“E’ per questo che il governo non è caduto nonostante lo stato in cui si trova. Perché esistono opposizioni, ma non un’alternativa di governo”. Lo afferma – in forma semplice, lucida e pacata, cosicché il concetto non sfugga a nessuno – Romano Prodi, nell’intervista concessa al Corriere sabato scorso. Si tratta di un’affermazione che immediatamente interpella il Partito Democratico, maggior forza della suddetta opposizione.

Vi sono momenti nella vita di un Paese – quando si tratta di fronte ad un bivio di scegliere una strada o l’altra, sapendo come siano destinate a divaricarsi irrimediabilmente, con conseguenze di lungo termine che toccano la sua stessa collocazione internazionale – nei quali il ruolo di una forza politica, al di là di ogni possibile dialettica interna, va commisurato alla oggettiva responsabilità nei confronti dell’ intera comunità, che – fosse pure, perfino, a suo dispetto – le viene caricata sulle spalle necessariamente, cioè per lo stato in sé delle cose. In questo senso, un tale partito si trova non solo a rappresentare il proprio elettorato, bensì è tenuto a guardare verso altre e differenti forze, che, nell’ urgenza dirimente di quel determinato passaggio, pur condividono la traccia generale di una analoga preoccupazione e, dunque, di un eventuale e possibile percorso comune.

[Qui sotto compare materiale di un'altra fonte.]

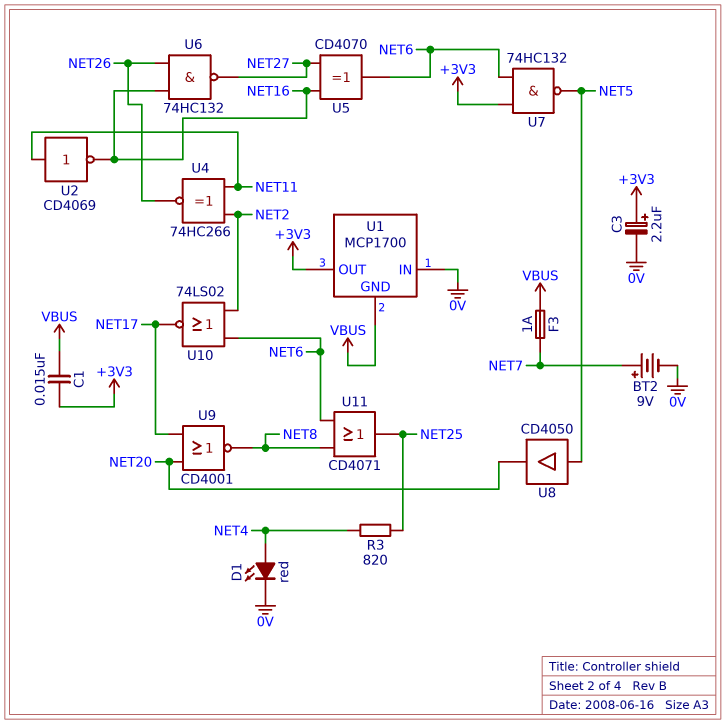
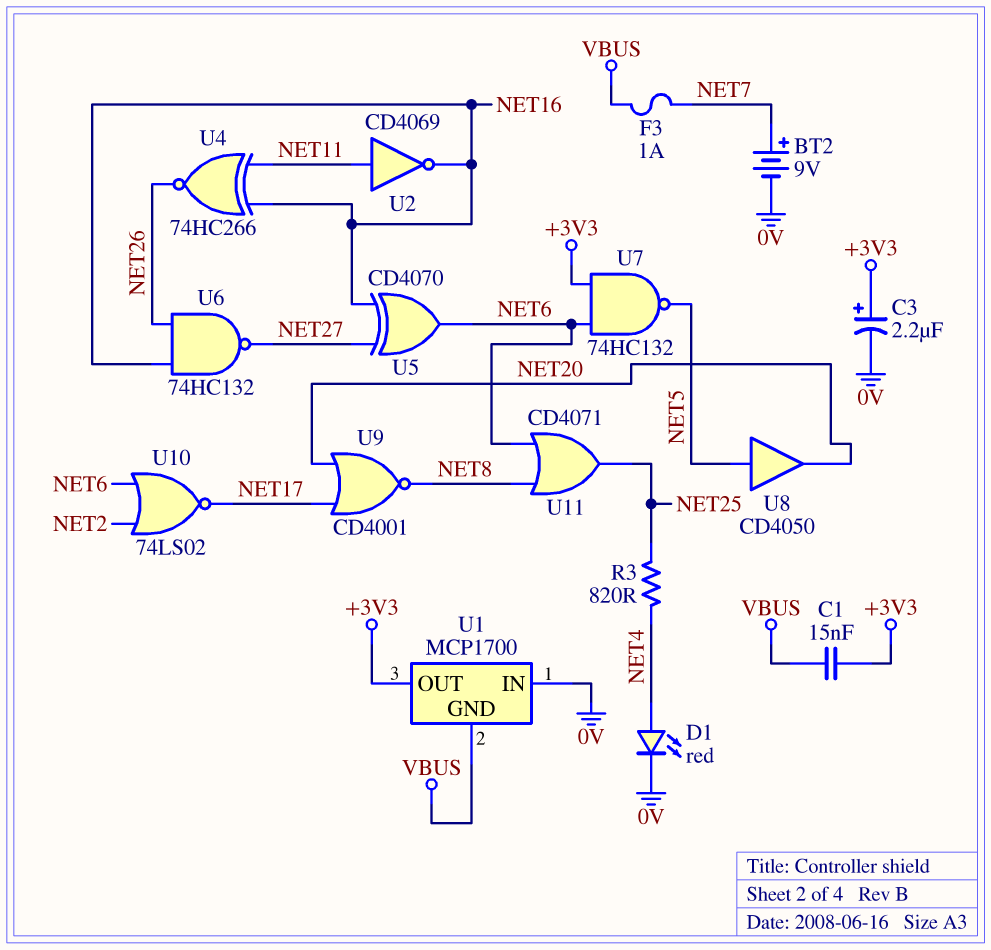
U4: XNOR 74HC266 (in NET2, in NET11, out NET26) -> XNOR 74HC266 (in NET11, in NET16, out NET26)

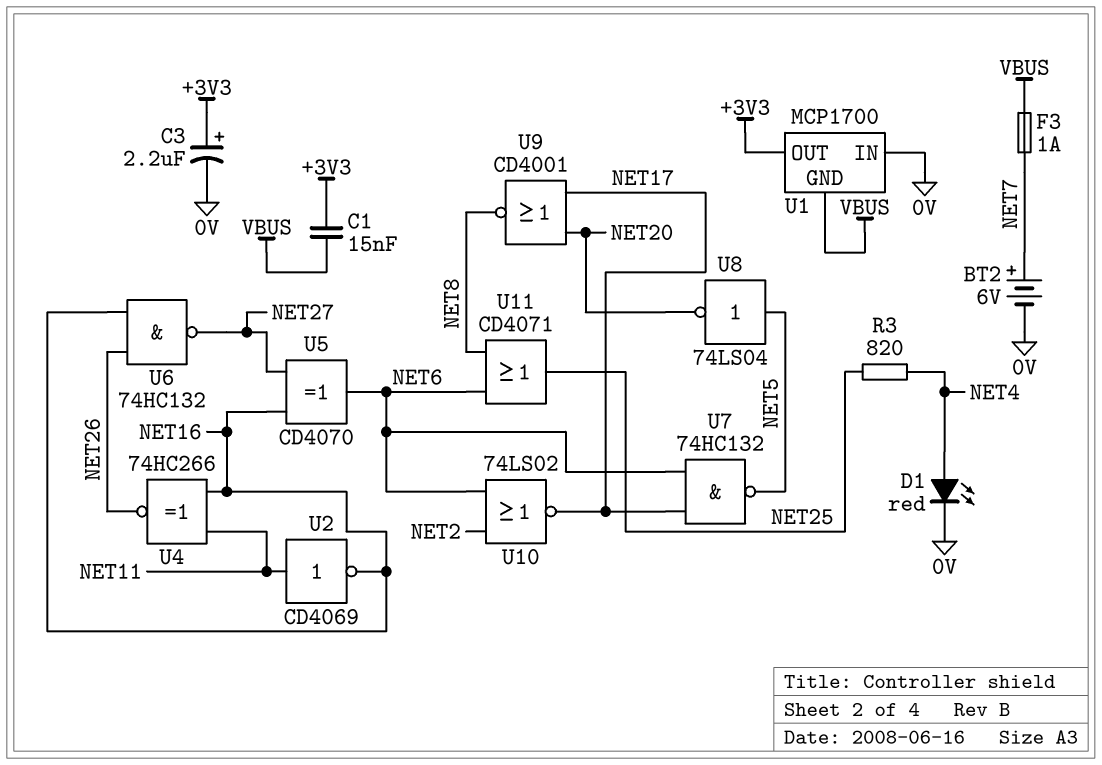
BT2: 9V (plus NET7, minus 0V) -> 6V (plus NET7, minus 0V)
U7: NAND 74HC132 (in +3V3, in NET6, out NET5) -> NAND 74HC132 (in NET6, in NET17, out NET5)
U8: buffer CD4050 (in NET5, out NET20) -> NOT 74LS04 (in NET5, out NET20)

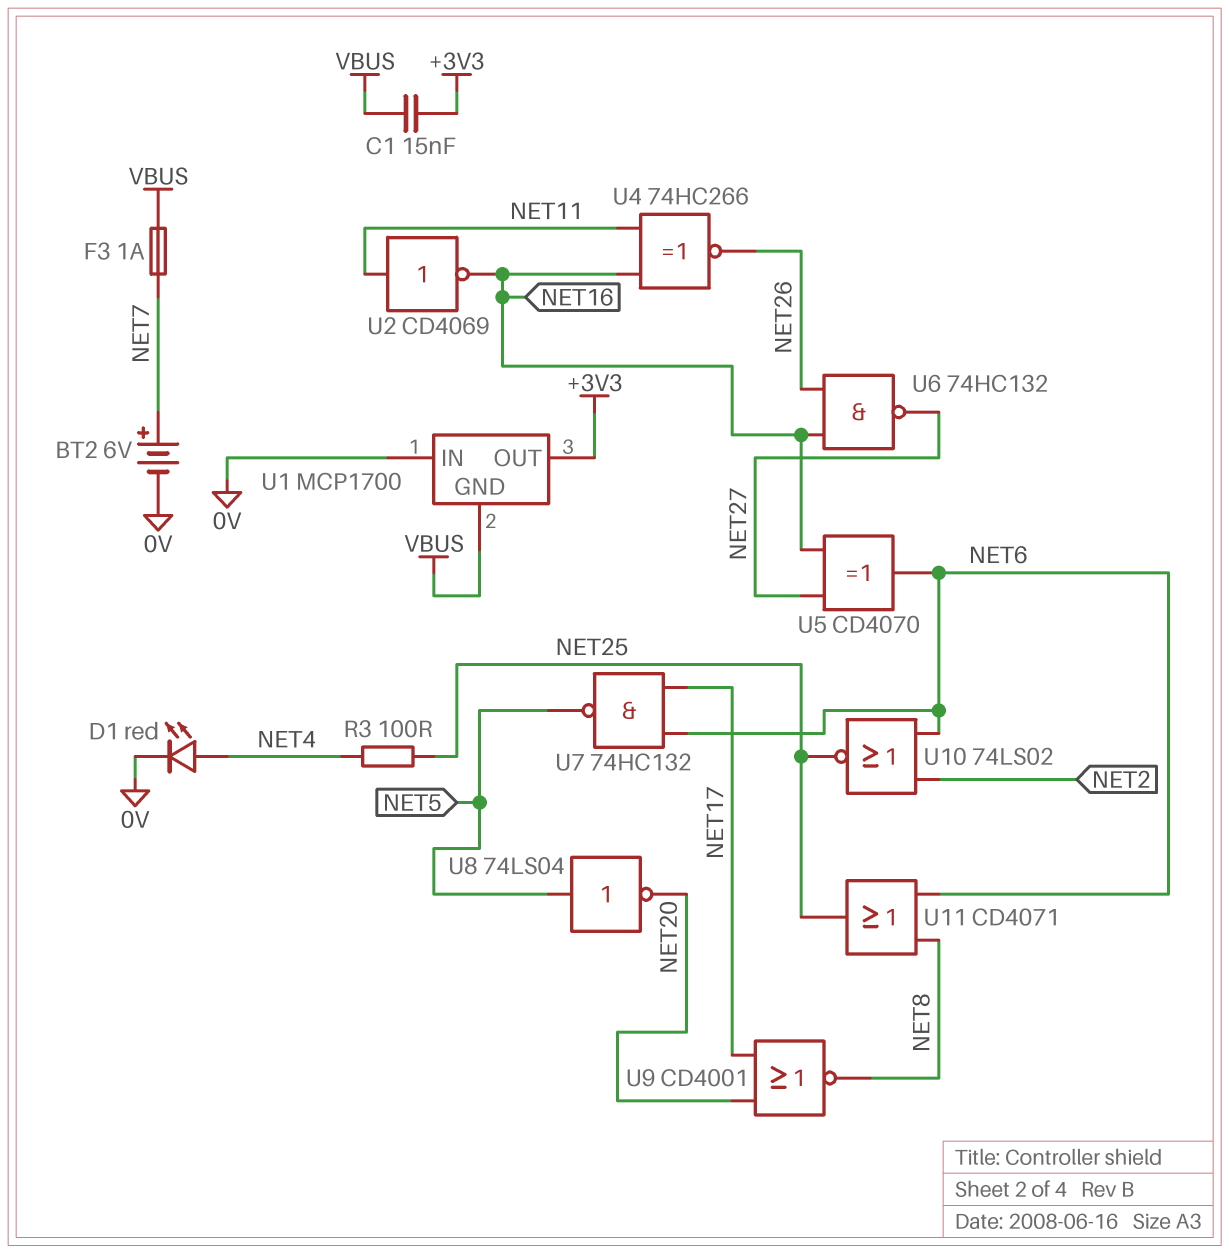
C3: 2.2uF (plus +3V3, minus 0V) -> none
R3: 820 (NET4, NET25) -> 100 (NET4, NET25)
U10: NOR 74LS02 (in NET2, in NET6, out NET17) -> NOR 74LS02 (in NET2, in NET6, out NET25)

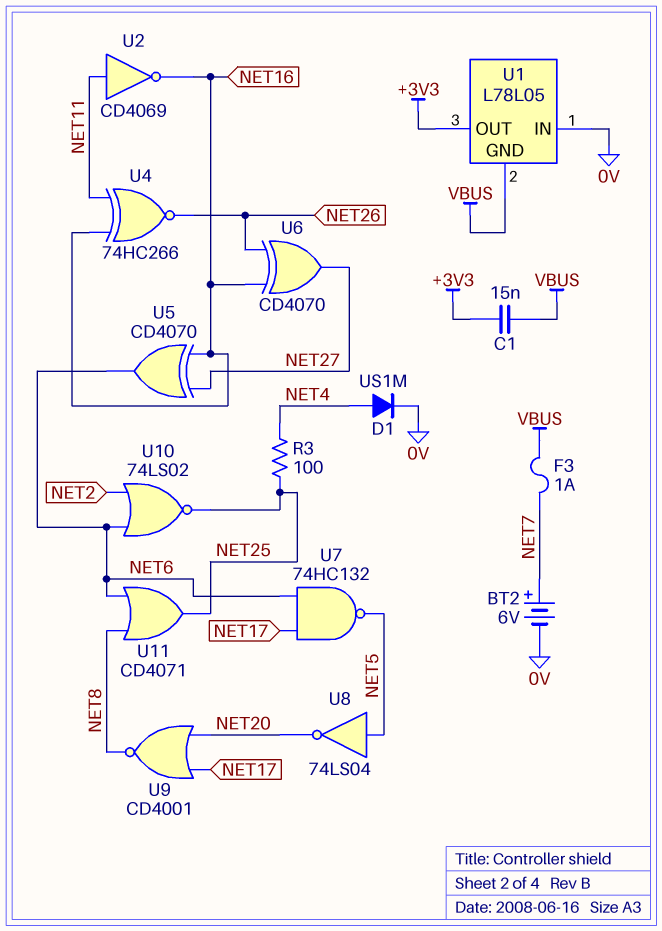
D1: LED red (A NET4, K 0V) -> diode US1M (A NET4, K 0V)
U1: MCP1700 -> L78L05
U6: NAND 74HC132 (in NET16, in NET26, out NET27) -> XOR CD4070 (in NET16, in NET26, out NET27)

Esattamente il contrario della cosiddetta “vocazione maggioritaria”. Ed oggi siamo esattamente di fronte ad un bivio di questo genere. Con le prossime elezioni politiche – perché di questo si tratta e non d’ altro – l’Italia deve decidere se consegnarsi ad una destra che cerca di trascinarla nel campo delle democrature oppure intenda confermare la sua vocazione liberale, democratica e costituzionale.

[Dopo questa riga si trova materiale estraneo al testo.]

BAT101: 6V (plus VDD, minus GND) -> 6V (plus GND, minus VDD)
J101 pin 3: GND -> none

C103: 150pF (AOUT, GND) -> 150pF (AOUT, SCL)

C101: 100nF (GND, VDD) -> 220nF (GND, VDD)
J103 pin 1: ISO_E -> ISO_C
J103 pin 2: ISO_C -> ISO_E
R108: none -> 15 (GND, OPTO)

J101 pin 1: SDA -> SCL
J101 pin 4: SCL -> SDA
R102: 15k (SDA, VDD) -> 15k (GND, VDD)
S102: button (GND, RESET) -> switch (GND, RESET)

Per questo su tutto si impone l’esigenza di battere la destra in occasione della prossima consultazione elettorale, alla quale ci stiamo talmente avvicinando, da non disporre, quasi, del tempo necessario a costruire un’ alternativa che non sia abborracciata, ma risponda ad una credibile visione del futuro dell’Italia, nella cornice della sua esplicita e ferma vocazione europea.

Ad ogni modo, espressamente interrogato dal suo più autorevole esponente, come intende rispondere il PD? Giustamente – e significativamente – Prodi, neppure di striscio, allude al cosiddetto “campo largo”, imperniato su un’alleanza tra PD e Movimento 5 Stelle, di cui si sono smarrite perfino le tracce. Gli elettori, infatti, come potrebbero affidarsi ad un’alleanza talmente rabberciata, da tradire immediatamente la sua portata strumentale ad una mera ragione di potere, neanche’ si trattasse di un puro e semplice accordo tecnico di desistenza elettorale? E se, per caso, la giostra impazzita dei numeri attribuisse la vittoria ad una tale supposta “sinistra” come potrebbe governare?

Conte ha scelto il suo campo e tutt’al più può intendersela con Salvini. Senonché, essendo impraticabili sia la storica “vocazione maggioritaria” che il più recente “campo largo”, quale indicazione strategica – terreno su cui giustamente Prodi ritiene non tocchi a lui inoltrarsi – intende proporre il PD?